Even in 2019, new glycogenes as well as new activities and functions of glycogenes are being reported, which means that summaries and enzyme reactions need to be updated periodically. Information about mutations and expression quantities of glycogenes associated with glycan synthesis pathways may be useful for research on diseases or carcinomas with accompanying glycan abnormalities. Going forward, we intend to promote collaboration within GlyCosmos in order to develop a method of utilizing GlyCosmos in conjunction with the other DBs in a cross-cutting manner.
FlyGlycoDB is a database for glycan-related genes in Drosophila melanogaster (scientific name, hereinafter to be referred to as "Drosophila") and is available at http://fly.glycoinfo.org/. Drosophila has long been used as a model organism in not only glycoscience research but also many other fields of biological research.

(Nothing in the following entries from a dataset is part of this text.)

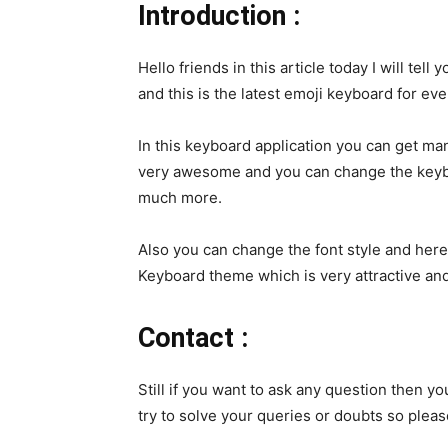
Introduction :
Hello friends in this article today I will te
and this is the latest emoji keyboard for ev
In this keyboard application you can get m
very awesome and you can change the keybo
much more.
Also you can change the font style and her
Keyboard theme which is very attractive and
Contact :
Still if you want to ask any question then yo
try to solve your queries or doubts so plea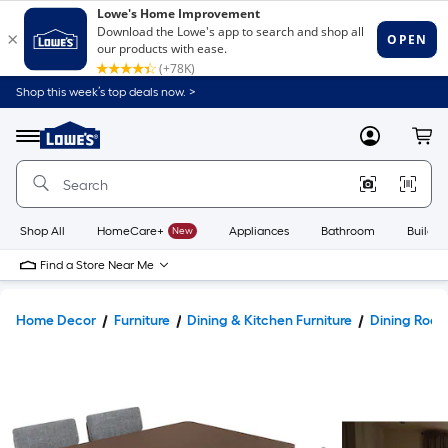
Shop this week’s top deals now. >
Link
to
Lowe's
Menu
MyLowes
Cart
Home
Improvement
Home
Page
Shop All
HomeCare+
New
Appliances
Bathroom
Buildin
Find a Store Near Me
Home Decor
Furniture
Dining & Kitchen Furniture
Dining Room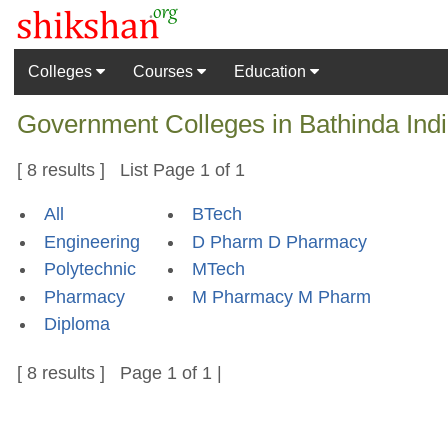
Colleges
Courses
Education
Government Colleges in Bathinda Indi
[ 8 results ] List Page 1 of 1
All
BTech
Engineering
D Pharm D Pharmacy
Polytechnic
MTech
Pharmacy
M Pharmacy M Pharm
Diploma
[ 8 results ] Page 1 of 1 |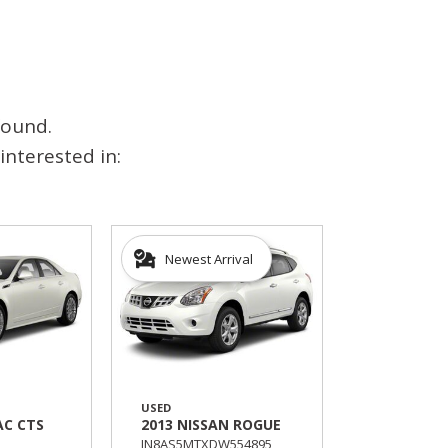
found.
interested in:
Newest Arrival
USED
AC CTS
2013 NISSAN ROGUE
JN8AS5MTXDW554895,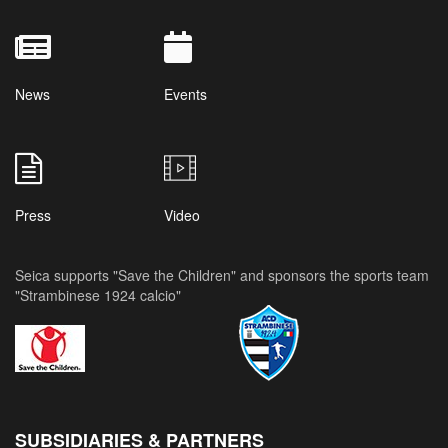
News
Events
Press
Video
Seica supports "Save the Children" and sponsors the sports team
"Strambinese 1924 calcio"
SUBSIDIARIES & PARTNERS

FlyBase (Thurmond et al. 2019) is a database which summarizes genetic study results on Drosophila and stores all the recorded genes of Drosophila. It is difficult, however, to extract glycan-related genes from FlyBase. No databases have focused solely on the glycan-related genes of Drosophila. Under these circumstances, FlyGlycoDB was developed as a database which can be easily utilized in glycan research. In FlyGlycoDB, a total of 160 glycan-related Drosophila genes for which functions have been identified are currently registered, including genes for which activity has been confirmed by analysis using RNAi silencing (Nishihara et al. 2007, 2010; Yamamoto et al. 2015) and genes obtained from CAZy (Lombard et al. 2014), which is a database for carbohydrate-active enzymes. Fig. 8 shows the top page of FlyGlycoDB and Fig. 9, the entry page for each gene.
FlyGlycoDB is available through Semantic Web services and can easily be used in conjunction with external databases. Therefore, the entry page for the selected gene provides not only the information about that gene that is stored in FlyGlycoDB but also the information obtained from SwissProt.
FlyGlycoDB will be updated and made available from GlyCosmos as of August 1, 2019: a total of 166 entries, can be browsed according to gene classification, will be available under GlyCosmos Data Resources.